A few hundred meters from Bordeaux Saint-Jean train station, in front of the National Interest Market (MIN), on the Armagnac Nord sector of the Saint-Jean Belcier ZAC, CoBe designed the L1&L2 housing buildings of the "Tri Postal" block managed by the ECDM architects team. Designed for BNP Paribas Real Estate, it includes 33 social rental housing units and 44 free-to-own housing units built by CoBe.
A new centrality
The Armagnac sector is today a huge railway wasteland and a sector of activity at the heart of which a new centrality for the city of Bordeaux is developing. Overlooking the Place d’Armagnac, the Tri Postal block, as its name suggests, includes the city’s former mail sorting building, whose activity stopped in 2016.
Now divided into three bodies, it will be refurbished in part by CoBe. Right next to this symbolic building, CoBe took part of the design of the first phase of the block coordinated by ECDM agency: a mixed-use building complex composed of housing units and offices standing on a shared two-storey ground floor.

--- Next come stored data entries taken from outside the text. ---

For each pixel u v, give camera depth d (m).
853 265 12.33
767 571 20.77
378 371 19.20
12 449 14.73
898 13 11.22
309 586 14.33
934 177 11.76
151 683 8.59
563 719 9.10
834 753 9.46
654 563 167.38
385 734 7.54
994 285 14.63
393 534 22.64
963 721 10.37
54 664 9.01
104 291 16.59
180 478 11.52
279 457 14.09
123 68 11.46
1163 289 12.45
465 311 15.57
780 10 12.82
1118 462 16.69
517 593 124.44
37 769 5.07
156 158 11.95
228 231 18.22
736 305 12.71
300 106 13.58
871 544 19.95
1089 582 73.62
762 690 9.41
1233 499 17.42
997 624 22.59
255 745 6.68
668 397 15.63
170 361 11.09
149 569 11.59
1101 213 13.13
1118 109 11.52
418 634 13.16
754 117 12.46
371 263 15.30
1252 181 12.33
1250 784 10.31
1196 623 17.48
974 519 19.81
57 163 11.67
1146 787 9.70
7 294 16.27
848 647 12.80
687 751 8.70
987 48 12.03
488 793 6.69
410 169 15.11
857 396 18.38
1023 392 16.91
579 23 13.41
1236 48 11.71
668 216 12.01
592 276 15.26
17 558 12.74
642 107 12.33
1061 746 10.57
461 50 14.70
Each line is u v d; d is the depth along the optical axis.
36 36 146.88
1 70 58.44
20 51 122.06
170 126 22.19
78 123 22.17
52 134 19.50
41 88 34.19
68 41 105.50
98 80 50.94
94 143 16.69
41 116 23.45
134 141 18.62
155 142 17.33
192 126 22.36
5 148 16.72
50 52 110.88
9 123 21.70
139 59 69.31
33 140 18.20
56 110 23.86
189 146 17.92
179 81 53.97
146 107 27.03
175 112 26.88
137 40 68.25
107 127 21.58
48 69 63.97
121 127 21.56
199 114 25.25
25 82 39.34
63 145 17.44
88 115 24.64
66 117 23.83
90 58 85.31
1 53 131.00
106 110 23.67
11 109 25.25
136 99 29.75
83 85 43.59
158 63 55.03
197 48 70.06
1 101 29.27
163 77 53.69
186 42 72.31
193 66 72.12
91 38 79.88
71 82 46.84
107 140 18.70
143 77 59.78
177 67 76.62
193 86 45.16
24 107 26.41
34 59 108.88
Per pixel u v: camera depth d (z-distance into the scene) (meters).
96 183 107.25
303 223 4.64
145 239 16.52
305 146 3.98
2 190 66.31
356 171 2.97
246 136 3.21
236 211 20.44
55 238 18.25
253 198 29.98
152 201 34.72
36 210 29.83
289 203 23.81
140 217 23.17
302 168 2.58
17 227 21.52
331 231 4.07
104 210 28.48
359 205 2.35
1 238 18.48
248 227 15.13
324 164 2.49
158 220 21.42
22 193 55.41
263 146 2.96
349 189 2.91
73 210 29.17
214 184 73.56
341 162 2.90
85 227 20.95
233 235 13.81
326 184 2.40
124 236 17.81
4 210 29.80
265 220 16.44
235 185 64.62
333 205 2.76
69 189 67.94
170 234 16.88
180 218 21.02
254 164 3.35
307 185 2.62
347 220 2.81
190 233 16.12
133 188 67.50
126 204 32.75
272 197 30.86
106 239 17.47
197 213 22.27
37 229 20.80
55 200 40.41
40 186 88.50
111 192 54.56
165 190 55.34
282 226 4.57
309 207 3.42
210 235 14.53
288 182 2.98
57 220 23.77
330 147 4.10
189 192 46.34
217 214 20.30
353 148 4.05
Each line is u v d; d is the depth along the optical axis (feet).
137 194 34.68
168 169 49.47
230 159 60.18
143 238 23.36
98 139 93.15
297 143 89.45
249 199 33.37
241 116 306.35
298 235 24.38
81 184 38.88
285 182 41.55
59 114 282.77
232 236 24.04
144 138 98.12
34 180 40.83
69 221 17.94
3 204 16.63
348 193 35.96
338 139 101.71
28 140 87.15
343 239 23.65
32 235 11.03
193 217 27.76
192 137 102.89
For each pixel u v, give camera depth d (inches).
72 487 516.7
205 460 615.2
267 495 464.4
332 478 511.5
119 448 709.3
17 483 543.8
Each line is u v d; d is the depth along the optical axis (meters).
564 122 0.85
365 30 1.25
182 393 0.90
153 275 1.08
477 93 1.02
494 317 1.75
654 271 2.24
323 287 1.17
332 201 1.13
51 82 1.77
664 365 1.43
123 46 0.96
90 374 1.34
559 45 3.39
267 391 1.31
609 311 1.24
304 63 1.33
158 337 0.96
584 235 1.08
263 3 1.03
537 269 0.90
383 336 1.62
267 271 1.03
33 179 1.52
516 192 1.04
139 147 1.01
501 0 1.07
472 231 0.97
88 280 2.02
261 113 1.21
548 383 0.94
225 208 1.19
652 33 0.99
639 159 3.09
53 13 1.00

Within this complex, CoBe oversaw the design of the two towers located at the extreme east of the plot and their respective parts of the shared base. They are lots L1 and L2 of the project.
Two buildings
The base of all the residential buildings respects the same framework, composed of a post-beam structure on two levels of ground floor and long loggias on the façade of the first four floors.
While keeping the same massive thicknesses of concrete slabs, the two ten-storey housing buildings L1 & L2 stand out visually from their neighbors by disturbing their linear and horizontal appearance thanks to a set of staggered balconies. The created effect of solids and voids energizes the façade, breaking with the pronounced horizontality of the base and the strong expression of its post-beam grid, and divides the balconies between covered and uncovered spaces.
On the façade side, the shades fluctuate between a sandy prefabricated concrete of «blond stone» color at the base and loggias putting in mind the hues of the Bordeaux’s traditional facades, and a light grey concrete for the upper levels’ balconies, combined with aluminum joinery and a grey coating.
The balconies’ railings are made of perforated aluminum following a reinvented traditional Bordeaux pattern and are sometimes interrupted by a set of concrete parapets that are continuously extending the slabs. The undersides of the balconies are subtly embellished with a patterned concrete with gold lacquer.
Dwellings, loggias, balconies
The two buildings, served by two separate halls, are made of 33 social renting housing units and 44 free-to-own housing units ranging from one-room to five-room,
equally arranged on all levels.
The top two floors host duplexes containing double height living rooms. The double ground floor hosts commercial premises and car parks on two levels, as well as cellars provided for each of the dwellings.
As the project is entirely designed on the edge of the plot and has no public spaces, all the dwellings have large exterior spaces of an average of 10m2, whether balconies or loggias. The residential buildings are the same width as the neighbouring office buildings (20.5 metres), as their volumes have been cut into the mass to create two-metre-wide outdoor spaces on each façade.
All the dwellings enjoy views towards Bordeaux’s landscape, and do not suffer any overlooked situation with other dwellings.